Cuaca ekstrem yang melanda wilayah Maluku Utara menyebabkan tiga rumah warga di Pulau Hiri, Kota Ternate, rusak parah akibat dihantam angin kencang pada Senin siang, 10 November 2025.

Ferry Hamdai Welley, Pelaksana Tugas Kepala BPBD Kota Ternate, mengatakan peristiwa tersebut terjadi di tiga kelurahan berbeda, yakni Durari Isa, Togolobe, dan Faudu. Masing-masing kelurahan melaporkan satu rumah rusak berat akibat terjangan angin.

“Kami menerima informasi sekitar pukul 12.00 WIT siang tadi. Angin kencang menghantam tiga rumah di tiga kelurahan berbeda di Pulau Hiri,” ujar Ferry saat dihubungi Kadera.id, Senin, 10 November 2025.

Ferry memastikan tidak ada korban jiwa dalam kejadian tersebut. Namun, kerusakan material cukup signifikan karena atap rumah warga beterbangan diterpa angin.

Setelah menerima laporan, tim BPBD Kota Ternate langsung menuju Pulau Hiri untuk melakukan pendataan dan menyalurkan bantuan darurat kepada warga terdampak.
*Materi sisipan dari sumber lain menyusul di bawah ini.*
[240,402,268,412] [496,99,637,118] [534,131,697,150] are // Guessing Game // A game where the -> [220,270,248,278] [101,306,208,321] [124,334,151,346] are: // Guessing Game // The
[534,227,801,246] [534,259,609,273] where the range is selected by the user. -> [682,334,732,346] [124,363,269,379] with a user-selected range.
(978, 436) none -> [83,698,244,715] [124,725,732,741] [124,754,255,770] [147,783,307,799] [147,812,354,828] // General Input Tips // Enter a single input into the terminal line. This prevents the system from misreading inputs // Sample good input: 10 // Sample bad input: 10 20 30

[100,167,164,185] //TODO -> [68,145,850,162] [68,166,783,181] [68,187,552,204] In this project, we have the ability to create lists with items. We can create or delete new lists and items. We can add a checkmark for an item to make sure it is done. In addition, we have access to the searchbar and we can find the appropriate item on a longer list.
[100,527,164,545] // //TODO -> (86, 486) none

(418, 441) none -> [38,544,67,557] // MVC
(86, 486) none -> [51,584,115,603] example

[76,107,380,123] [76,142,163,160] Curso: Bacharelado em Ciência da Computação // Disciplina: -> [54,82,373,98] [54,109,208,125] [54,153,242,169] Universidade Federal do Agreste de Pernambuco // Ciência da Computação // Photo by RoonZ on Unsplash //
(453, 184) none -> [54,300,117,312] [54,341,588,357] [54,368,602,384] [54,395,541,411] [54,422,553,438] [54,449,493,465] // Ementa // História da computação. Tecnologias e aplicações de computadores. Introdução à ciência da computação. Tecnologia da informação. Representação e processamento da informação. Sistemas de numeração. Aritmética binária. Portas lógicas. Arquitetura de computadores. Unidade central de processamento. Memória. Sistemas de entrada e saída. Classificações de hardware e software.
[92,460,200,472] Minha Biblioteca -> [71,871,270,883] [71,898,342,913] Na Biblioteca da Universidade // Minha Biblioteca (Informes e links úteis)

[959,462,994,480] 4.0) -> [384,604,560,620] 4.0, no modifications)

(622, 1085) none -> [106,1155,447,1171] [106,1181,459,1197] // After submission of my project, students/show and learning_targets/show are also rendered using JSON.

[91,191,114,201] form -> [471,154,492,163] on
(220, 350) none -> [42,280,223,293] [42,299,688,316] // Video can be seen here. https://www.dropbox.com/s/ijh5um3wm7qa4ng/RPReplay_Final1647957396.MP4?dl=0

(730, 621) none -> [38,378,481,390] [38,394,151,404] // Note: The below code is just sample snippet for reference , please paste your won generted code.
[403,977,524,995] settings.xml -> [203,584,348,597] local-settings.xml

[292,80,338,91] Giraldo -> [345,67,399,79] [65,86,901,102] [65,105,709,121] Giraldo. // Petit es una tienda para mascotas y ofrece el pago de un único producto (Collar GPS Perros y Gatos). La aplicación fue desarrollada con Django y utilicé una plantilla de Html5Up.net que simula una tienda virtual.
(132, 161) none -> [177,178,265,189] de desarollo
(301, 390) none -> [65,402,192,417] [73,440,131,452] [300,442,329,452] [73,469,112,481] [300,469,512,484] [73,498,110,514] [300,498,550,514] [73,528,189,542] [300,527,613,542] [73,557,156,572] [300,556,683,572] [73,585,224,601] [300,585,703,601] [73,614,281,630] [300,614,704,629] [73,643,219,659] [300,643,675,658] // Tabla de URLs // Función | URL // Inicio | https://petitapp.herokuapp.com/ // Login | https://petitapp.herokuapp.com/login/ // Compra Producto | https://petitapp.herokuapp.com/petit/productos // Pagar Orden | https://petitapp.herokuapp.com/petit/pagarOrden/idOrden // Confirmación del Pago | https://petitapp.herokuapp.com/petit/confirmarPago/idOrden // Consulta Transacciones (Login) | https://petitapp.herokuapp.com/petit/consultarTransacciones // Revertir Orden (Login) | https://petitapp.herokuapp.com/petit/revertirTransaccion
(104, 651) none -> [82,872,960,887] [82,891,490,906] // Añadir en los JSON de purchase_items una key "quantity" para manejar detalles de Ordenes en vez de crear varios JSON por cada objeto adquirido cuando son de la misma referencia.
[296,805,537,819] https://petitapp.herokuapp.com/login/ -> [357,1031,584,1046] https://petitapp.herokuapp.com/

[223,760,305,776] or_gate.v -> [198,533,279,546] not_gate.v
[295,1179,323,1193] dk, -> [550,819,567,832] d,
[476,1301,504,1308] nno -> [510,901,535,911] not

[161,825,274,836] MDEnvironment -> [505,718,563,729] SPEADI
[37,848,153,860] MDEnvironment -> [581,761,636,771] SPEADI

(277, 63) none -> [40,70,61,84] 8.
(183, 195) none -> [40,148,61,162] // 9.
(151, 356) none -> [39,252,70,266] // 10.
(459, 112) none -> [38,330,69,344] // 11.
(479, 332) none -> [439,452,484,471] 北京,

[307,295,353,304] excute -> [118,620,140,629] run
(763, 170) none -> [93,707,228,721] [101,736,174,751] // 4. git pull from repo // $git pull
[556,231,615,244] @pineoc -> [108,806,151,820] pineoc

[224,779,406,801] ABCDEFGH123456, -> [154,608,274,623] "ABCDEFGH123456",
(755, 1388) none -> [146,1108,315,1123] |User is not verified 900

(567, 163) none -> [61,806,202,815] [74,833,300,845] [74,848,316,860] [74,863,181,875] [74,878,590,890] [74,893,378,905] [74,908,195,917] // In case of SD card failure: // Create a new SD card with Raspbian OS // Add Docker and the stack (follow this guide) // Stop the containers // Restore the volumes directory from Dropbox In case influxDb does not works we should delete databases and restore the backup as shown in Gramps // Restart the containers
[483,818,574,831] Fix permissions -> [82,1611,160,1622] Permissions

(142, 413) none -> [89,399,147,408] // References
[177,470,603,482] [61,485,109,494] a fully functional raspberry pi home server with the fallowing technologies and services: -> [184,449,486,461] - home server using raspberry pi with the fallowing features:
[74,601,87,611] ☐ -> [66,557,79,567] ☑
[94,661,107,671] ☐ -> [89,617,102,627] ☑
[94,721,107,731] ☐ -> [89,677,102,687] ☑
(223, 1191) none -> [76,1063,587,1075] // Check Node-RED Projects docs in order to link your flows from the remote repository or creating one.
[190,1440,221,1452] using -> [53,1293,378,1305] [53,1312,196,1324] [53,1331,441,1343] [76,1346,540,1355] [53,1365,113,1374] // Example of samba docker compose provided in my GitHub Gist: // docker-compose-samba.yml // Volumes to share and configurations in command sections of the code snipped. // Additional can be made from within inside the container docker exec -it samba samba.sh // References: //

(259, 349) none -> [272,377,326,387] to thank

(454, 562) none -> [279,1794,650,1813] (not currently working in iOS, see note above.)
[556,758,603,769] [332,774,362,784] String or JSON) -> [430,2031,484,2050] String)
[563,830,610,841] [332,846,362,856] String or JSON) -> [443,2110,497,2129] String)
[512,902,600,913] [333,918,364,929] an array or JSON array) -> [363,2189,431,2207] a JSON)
“Untuk wilayah Kota Ternate lainnya, hingga saat ini belum ada laporan kerusakan akibat cuaca ekstrem, kecuali di Pulau Hiri,” tambahnya.

Ferry mengimbau masyarakat agar tetap waspada terhadap potensi bencana, terutama saat kondisi cuaca masih tidak menentu. Ia juga meminta warga terus memantau informasi resmi dari BMKG.

“Rilis terbaru BMKG menyebutkan, potensi cuaca ekstrem di Maluku Utara masih akan berlangsung pada 10–16 November 2025. Cuaca ekstrem disertai gelombang tinggi, dan saat ini juga terjadi fenomena Supermoon yang dapat memperparah dampaknya,” ujarnya.

Selain di Pulau Hiri, Puskesmas Gambesi di Kota Ternate juga terdampak cuaca ekstrem. Plafon puskesmas ambruk dan air hujan deras masuk ke dalam ruangan.

“Plafon ambruk membuat sejumlah fasilitas puskesmas ikut basah. Kejadiannya sekitar pukul 12.00 WIT. Beruntung tidak ada korban jiwa,” kata salah satu staf puskesmas.

Sementara itu, dr. Bidawati Hasan, Kepala Puskesmas Gambesi membenarkan insiden tersebut dan mengatakan pihaknya telah melakukan penanganan darurat agar pelayanan kesehatan tetap berjalan.